When I came to work in Oxford, I soon received a query from Birmingham about whether I could track down in the archive a copy of John's 1963 spoken corpus which had been collected and analysed for the OSTI report. Birmingham University Press wanted the corpus, or a sample of it, to print in the republication of the OSTI report. Unfortunately, the copy of the corpus which we held in the OTA appeared to be incomplete. As far as we could work out, what is likely to have happened is that a deal would have been made with John in which he would deposit a copy of this corpus in the archive, and in return the OTA would scan some documents for him for his next corpus-building project. OTA texts were normally collected in this way by some sort of barter process in those days. But John liked to drive a hard bargain. It appears that he must have only given us half the corpus, without anyone at the OTA realising at the time. Unfortunately, this subterfuge rebounded on him 20 years later when he found that he no longer had a copy and wanted it back. If nothing else, this now stands as an excellent cautionary tale in the field of digital preservation. (The half-corpus is freely available now from the Oxford Text Archive, catalogued as the Lexis corpus, catalogue number 0163).

I was thrilled to have the opportunity to invite John to talk at the first event I organised in Oxford, a seminar on corpus building, and to have him contribute a key chapter to a book which I edited, Developing Linguistic Corpora: a Guide to Good Practice. John not only completed his chapter ahead of the deadline, he contributed exactly the type of chapter I wanted, and was also on hand to chivvy me periodically about the delays in publication. This chapter will stand, I hope, as a summary and testament to his views on corpus design (available free online at

Whenever my email client told me I had mail from John, I opened it with trepidation, wondering what inactivity or backsliding I was to be taken to task for this time. He was a spiky character, although I found his views always stimulating and his criticism constructive. His uncompromising attitudes and strong work ethic were a constant inspiration.
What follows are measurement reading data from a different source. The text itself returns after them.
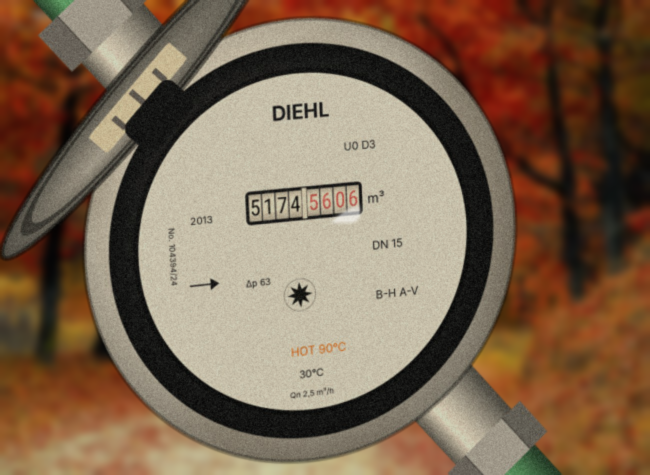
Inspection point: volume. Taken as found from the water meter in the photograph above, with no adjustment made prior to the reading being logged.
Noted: 5174.5606 m³
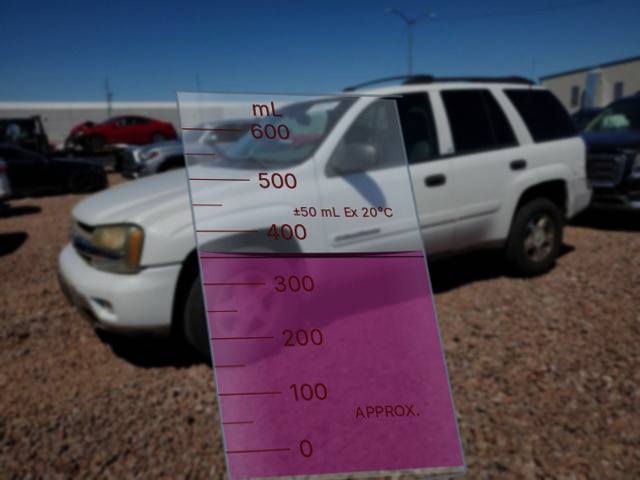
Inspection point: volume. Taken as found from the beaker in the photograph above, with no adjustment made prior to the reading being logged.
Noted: 350 mL
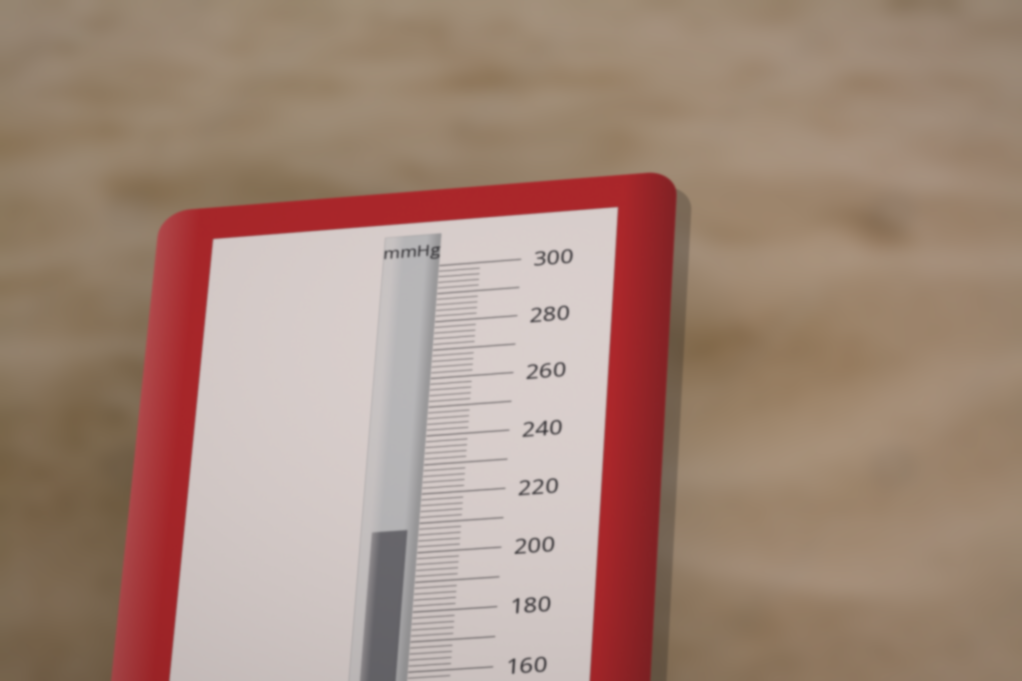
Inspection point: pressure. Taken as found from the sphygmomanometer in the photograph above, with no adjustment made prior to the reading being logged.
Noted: 208 mmHg
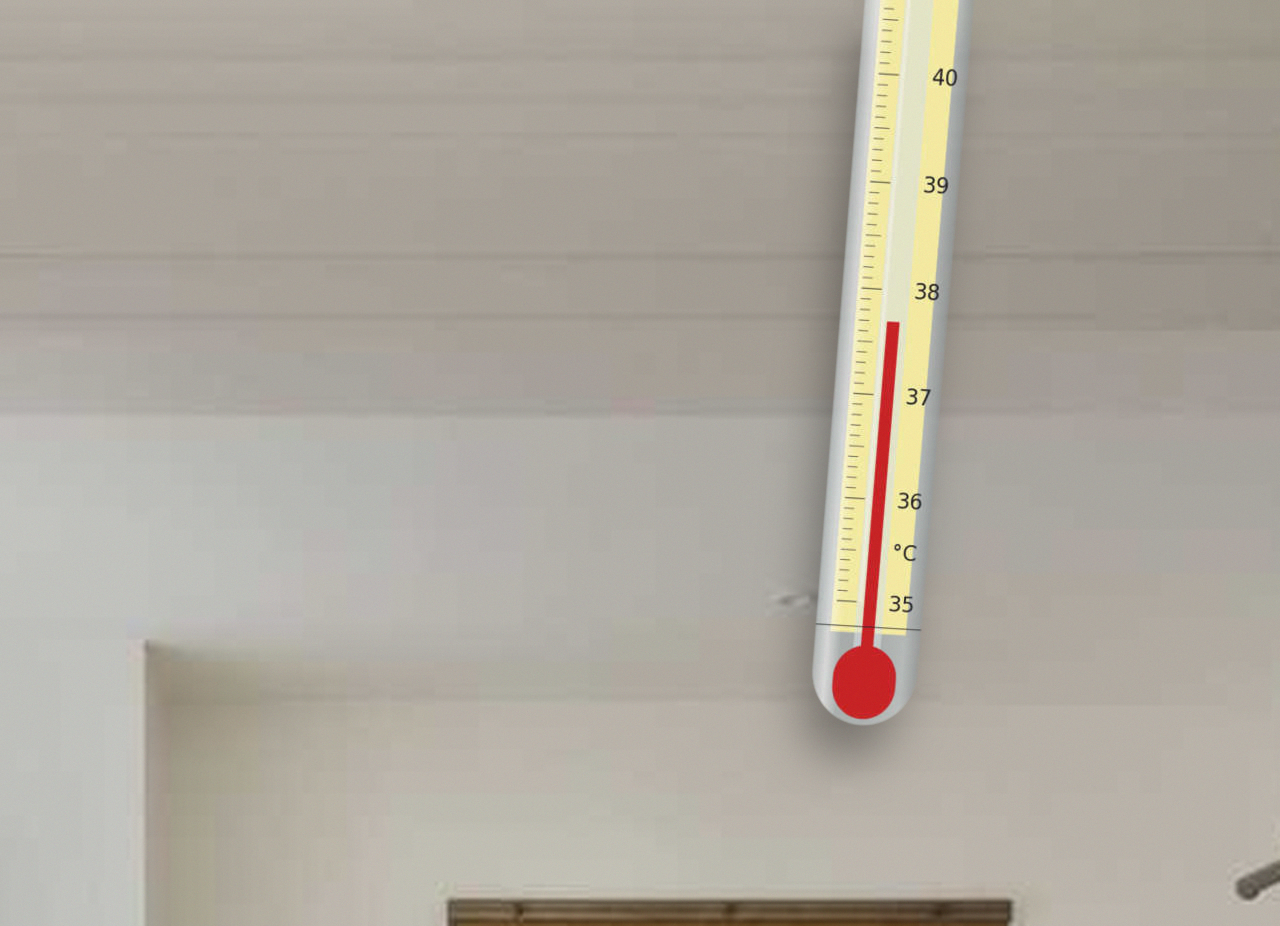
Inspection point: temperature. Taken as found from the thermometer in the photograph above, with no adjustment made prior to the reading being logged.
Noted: 37.7 °C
After John attended a PALA conference in Istanbul in 2003 as a keynote speaker, he confided in me that he was horrified that, to his mind, no-one was following an authentically empirical and evidence-based approach to stylistics, and typically he had no hesitation in pointing out that I was as guilty as anyone. But his criticism led to the proposal of a practical and constructive organisational solution, namely a project to invite PALA members to write a short analysis of a poem, in which every interpretative assertion is backed up by clear linguistic evidence - a project which, to my shame, I was not sufficiently well-organised to have put into operation in time for him to be able take part.

After struggling for some years to find a text which adequately presented his theories and methods, I was extremely pleased to see the appearance of Trust the Text in 2004. John's death is a great loss to scholarship, but this work, along with the republication of English Collocation Studies, stand as great testaments to his work. We can also look forward to the posthumous release of several papers currently in press from the highly productive final period of his life.

Yet another recent successful initiative of John's was to get the agreement of the Scottish ministry of education to make corpus resources available to every child in Scottish schools. A corpus and an analysis tool have been developed for this project. When he recently unveiled the tool, I was astonished to see that rather than simply presenting the data to the student for them to conduct their own data-driven analysis and learning, the tool will pre-process the concordance lines, find typical examples and present only these to the user. After years of training from John and Elena to read concordances to find patterns in the co-text, I was horrified. The user won't have the opportunity to see for themselves repeated patterns of usage in the corpus. I think this is a big mistake. But I have learned to expect that, once more, I will be wrong and he will be proved right, and that this project will start another revolution the teaching of English.